The step function uses the term-level lookup function (for the
projection rule), while the type-level lookup is needed for
has_type.
Reserved Notation "t1 '⇒' t2" (at level 40).
Inductive step : tm → tm → Prop :=
| ST_AppAbs : ∀x T11 t12 v2,
value v2 →
(tapp (tabs x T11 t12) v2) ⇒ ([x:=v2]t12)
| ST_App1 : ∀t1 t1' t2,
t1 ⇒ t1' →
(tapp t1 t2) ⇒ (tapp t1' t2)
| ST_App2 : ∀v1 t2 t2',
value v1 →
t2 ⇒ t2' →
(tapp v1 t2) ⇒ (tapp v1 t2')
| ST_Proj1 : ∀t1 t1' i,
t1 ⇒ t1' →
(tproj t1 i) ⇒ (tproj t1' i)
| ST_ProjRcd : ∀tr i vi,
value tr →
tlookup i tr = Some vi →
(tproj tr i) ⇒ vi
| ST_Rcd_Head : ∀i t1 t1' tr2,
t1 ⇒ t1' →
(trcons i t1 tr2) ⇒ (trcons i t1' tr2)
| ST_Rcd_Tail : ∀i v1 tr2 tr2',
value v1 →
tr2 ⇒ tr2' →
(trcons i v1 tr2) ⇒ (trcons i v1 tr2')
where "t1 '⇒' t2" := (step t1 t2).
Tactic Notation "step_cases" tactic(first) ident(c) :=
first;
[ Case_aux c "ST_AppAbs" | Case_aux c "ST_App1" | Case_aux c "ST_App2"
| Case_aux c "ST_Proj1" | Case_aux c "ST_ProjRcd"
| Case_aux c "ST_Rcd_Head" | Case_aux c "ST_Rcd_Tail" ].
Notation multistep := (multi step).
Notation "t1 '⇒*' t2" := (multistep t1 t2) (at level 40).
Hint Constructors step.
Definition context := partial_map ty.
Next we define the typing rules. These are nearly direct
transcriptions of the inference rules shown above. The only major
difference is the use of well_formed_ty. In the informal
presentation we used a grammar that only allowed well formed
record types, so we didn't have to add a separate check.

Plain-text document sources
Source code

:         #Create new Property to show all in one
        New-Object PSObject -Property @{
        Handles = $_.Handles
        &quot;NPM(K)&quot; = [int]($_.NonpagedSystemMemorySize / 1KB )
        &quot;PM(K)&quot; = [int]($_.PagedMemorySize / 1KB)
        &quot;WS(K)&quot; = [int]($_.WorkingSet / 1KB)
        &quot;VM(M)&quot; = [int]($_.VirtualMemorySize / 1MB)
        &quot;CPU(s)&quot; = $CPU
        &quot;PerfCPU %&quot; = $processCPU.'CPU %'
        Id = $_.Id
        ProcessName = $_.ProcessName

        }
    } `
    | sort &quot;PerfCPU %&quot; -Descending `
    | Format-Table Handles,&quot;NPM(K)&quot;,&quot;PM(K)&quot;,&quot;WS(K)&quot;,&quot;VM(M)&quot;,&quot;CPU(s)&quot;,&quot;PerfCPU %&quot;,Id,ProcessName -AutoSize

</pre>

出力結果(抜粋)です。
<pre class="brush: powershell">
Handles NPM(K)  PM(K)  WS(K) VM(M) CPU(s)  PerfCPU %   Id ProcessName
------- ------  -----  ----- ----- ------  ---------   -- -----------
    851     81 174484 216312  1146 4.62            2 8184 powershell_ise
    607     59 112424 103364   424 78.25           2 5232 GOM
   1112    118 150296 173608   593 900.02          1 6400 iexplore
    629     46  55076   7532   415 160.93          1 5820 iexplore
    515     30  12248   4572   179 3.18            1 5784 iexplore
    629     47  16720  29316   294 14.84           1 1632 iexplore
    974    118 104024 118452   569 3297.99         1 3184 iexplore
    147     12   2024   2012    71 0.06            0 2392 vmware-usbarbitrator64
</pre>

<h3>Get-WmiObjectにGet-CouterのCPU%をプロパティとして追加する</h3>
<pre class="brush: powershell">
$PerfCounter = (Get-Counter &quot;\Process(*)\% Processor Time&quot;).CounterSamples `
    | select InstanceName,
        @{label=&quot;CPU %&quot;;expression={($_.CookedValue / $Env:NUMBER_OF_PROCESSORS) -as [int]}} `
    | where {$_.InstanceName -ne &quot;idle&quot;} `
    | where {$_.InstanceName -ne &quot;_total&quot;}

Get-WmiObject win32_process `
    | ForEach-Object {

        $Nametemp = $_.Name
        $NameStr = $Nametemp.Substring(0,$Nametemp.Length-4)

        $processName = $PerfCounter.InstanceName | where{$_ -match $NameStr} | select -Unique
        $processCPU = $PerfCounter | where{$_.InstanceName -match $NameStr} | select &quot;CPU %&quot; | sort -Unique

▶ **THINGS TO DO**:
[a] In the step-relation passage, which lookup function does the step function use?
[b] Print the step-relation passage between "Notation multistep := (multi" and "context := partial_map ty.", inclusive.
The records have no connection to the step-relation passage.

▶ **YOUR RESPONSES**:
[a] The term-level lookup function, for the projection rule.

[b]
Notation multistep := (multi step).
Notation "t1 '⇒*' t2" := (multistep t1 t2) (at level 40).
Hint Constructors step.
Definition context := partial_map ty.